## Start TEXT BLOCK

On 03/09/2025 23:24, Simon Glass wrote:
> Hi,
> 
> On Tue, 2 Sept 2025 at 16:48, Casey Connolly <[email protected]> 
> wrote:
>>
>>
>>
>> On 01/09/2025 19:56, Heinrich Schuchardt wrote:
>>>
>>>
>>> Casey Connolly <[email protected]
>>> <mailto:[email protected]>> schrieb am Mo., 1. Sept. 2025, 18:25:
>>>
>>>     Hi all,
>>>
>>>     Sorry for the inactivity on this one, I'm hoping we can find some
>>>     agreeable solution.
>>>
>>>     We had some discussion on the GitHub PR [1] where Krzysztof suggested
>>>     that this property is duplicating the compatible property, while I wish
>>>     this were the case it is not true that the DT file names follow any kind
>>>     of scheme that can be reliably derived from the root compatible
>>>     property.

## End TEXT BLOCK

Reproduce the email excerpt above word for word, keeping every quote marker and line break.

## Start DATA LISTING

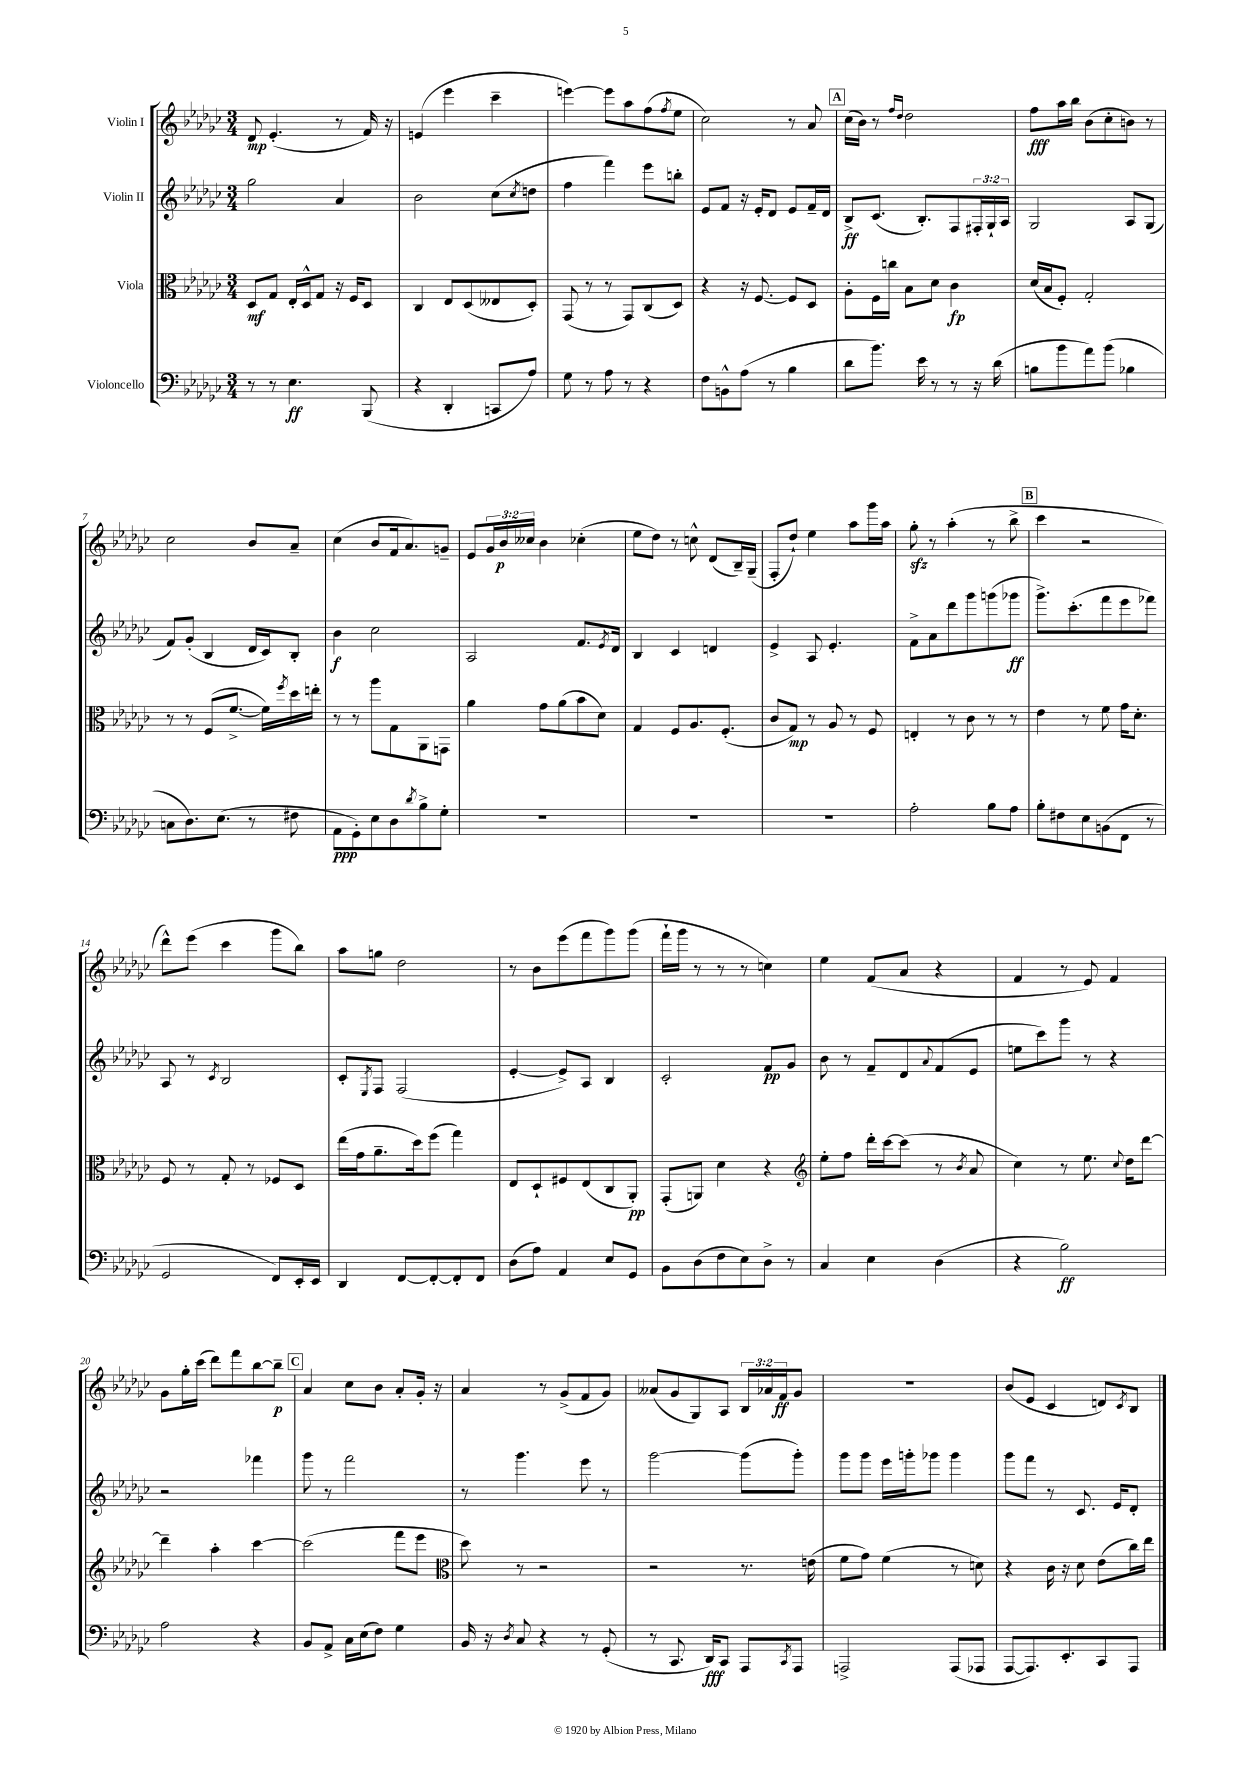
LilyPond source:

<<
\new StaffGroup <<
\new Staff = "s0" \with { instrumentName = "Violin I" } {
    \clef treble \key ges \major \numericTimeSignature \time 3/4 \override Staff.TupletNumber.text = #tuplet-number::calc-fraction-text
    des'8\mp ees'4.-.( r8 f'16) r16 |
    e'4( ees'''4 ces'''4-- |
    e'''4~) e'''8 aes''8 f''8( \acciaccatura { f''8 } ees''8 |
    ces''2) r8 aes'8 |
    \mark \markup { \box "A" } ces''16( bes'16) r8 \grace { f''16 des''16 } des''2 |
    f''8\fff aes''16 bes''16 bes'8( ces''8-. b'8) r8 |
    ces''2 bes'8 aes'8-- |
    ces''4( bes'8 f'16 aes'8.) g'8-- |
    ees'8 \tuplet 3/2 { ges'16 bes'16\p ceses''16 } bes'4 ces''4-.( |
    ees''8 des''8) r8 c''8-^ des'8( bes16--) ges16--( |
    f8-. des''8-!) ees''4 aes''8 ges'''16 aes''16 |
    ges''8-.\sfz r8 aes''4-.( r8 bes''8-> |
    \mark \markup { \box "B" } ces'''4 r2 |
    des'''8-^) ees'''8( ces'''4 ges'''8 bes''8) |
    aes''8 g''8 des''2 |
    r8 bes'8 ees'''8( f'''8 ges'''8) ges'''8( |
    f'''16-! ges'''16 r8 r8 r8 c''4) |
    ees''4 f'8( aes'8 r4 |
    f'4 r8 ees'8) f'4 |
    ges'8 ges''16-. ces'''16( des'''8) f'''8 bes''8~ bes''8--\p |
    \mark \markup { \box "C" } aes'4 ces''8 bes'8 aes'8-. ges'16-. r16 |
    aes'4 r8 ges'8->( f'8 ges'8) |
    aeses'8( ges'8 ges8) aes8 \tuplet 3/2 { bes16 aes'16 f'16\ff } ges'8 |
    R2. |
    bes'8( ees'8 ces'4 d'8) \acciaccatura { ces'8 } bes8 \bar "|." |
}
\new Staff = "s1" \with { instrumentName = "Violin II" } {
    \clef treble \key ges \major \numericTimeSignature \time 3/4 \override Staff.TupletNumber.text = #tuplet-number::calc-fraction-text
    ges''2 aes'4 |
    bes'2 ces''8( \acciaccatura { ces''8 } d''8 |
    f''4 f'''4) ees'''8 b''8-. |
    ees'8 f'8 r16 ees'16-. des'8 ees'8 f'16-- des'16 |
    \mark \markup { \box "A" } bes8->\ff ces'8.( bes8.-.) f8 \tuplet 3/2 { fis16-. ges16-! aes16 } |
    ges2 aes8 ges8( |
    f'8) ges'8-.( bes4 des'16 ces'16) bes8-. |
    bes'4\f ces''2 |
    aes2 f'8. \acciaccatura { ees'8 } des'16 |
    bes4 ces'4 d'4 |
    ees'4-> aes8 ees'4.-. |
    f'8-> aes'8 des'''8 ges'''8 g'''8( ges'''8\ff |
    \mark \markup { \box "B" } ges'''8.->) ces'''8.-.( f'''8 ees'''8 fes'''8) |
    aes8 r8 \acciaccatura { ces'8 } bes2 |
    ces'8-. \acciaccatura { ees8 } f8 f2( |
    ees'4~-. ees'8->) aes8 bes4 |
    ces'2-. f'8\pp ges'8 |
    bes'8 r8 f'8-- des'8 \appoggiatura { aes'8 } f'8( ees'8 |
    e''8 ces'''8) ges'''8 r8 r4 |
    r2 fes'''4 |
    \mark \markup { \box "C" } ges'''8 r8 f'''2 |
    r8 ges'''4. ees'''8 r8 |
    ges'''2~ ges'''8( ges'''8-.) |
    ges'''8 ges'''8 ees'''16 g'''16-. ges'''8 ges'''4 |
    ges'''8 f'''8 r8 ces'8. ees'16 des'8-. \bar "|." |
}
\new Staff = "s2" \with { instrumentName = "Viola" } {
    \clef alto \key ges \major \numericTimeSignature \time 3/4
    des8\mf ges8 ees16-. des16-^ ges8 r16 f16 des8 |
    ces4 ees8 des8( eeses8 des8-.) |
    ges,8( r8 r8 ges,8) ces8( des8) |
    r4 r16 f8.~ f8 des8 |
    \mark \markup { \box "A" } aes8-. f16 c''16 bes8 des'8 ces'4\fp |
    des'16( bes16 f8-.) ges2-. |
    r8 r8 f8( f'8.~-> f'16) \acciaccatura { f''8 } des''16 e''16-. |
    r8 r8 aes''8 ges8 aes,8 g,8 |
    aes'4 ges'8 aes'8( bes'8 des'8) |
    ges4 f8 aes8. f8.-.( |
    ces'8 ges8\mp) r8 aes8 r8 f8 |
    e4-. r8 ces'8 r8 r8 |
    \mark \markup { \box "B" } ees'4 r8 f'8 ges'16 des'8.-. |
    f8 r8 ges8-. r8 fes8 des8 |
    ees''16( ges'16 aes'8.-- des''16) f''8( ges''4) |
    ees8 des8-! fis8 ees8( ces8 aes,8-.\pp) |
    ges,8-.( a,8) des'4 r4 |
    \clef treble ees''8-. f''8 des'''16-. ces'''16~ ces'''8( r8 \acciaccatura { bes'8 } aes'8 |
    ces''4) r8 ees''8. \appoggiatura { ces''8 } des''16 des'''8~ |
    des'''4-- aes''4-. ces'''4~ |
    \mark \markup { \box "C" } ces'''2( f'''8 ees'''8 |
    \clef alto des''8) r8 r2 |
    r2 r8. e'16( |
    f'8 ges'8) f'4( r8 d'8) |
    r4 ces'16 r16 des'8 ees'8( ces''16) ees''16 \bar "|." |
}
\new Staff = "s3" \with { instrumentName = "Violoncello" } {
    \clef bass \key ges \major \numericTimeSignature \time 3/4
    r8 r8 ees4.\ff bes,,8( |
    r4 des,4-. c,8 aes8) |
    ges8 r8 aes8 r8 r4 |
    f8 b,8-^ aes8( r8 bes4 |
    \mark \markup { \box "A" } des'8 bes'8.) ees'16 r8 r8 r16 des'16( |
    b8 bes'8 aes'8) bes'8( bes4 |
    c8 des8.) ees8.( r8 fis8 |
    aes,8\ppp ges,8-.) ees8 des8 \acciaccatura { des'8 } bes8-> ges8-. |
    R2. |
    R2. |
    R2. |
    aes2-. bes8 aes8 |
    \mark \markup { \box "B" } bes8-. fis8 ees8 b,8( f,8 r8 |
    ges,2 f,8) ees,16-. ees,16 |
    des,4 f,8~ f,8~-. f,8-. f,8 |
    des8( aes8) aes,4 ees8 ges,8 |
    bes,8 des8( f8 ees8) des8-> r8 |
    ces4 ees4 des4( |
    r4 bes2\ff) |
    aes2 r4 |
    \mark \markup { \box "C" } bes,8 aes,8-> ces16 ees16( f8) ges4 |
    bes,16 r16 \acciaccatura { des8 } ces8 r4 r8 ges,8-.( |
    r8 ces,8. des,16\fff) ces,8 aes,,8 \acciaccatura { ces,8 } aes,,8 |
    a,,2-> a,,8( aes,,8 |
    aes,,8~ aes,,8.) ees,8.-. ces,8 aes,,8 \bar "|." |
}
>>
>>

## End DATA LISTING

#### RESULT OF THE EXERCISE
On 03/09/2025 23:24, Simon Glass wrote:
> Hi,
> 
> On Tue, 2 Sept 2025 at 16:48, Casey Connolly <[email protected]> 
> wrote:
>>
>>
>>
>> On 01/09/2025 19:56, Heinrich Schuchardt wrote:
>>>
>>>
>>> Casey Connolly <[email protected]
>>> <mailto:[email protected]>> schrieb am Mo., 1. Sept. 2025, 18:25:
>>>
>>>     Hi all,
>>>
>>>     Sorry for the inactivity on this one, I'm hoping we can find some
>>>     agreeable solution.
>>>
>>>     We had some discussion on the GitHub PR [1] where Krzysztof suggested
>>>     that this property is duplicating the compatible property, while I wish
>>>     this were the case it is not true that the DT file names follow any kind
>>>     of scheme that can be reliably derived from the root compatible
>>>     property.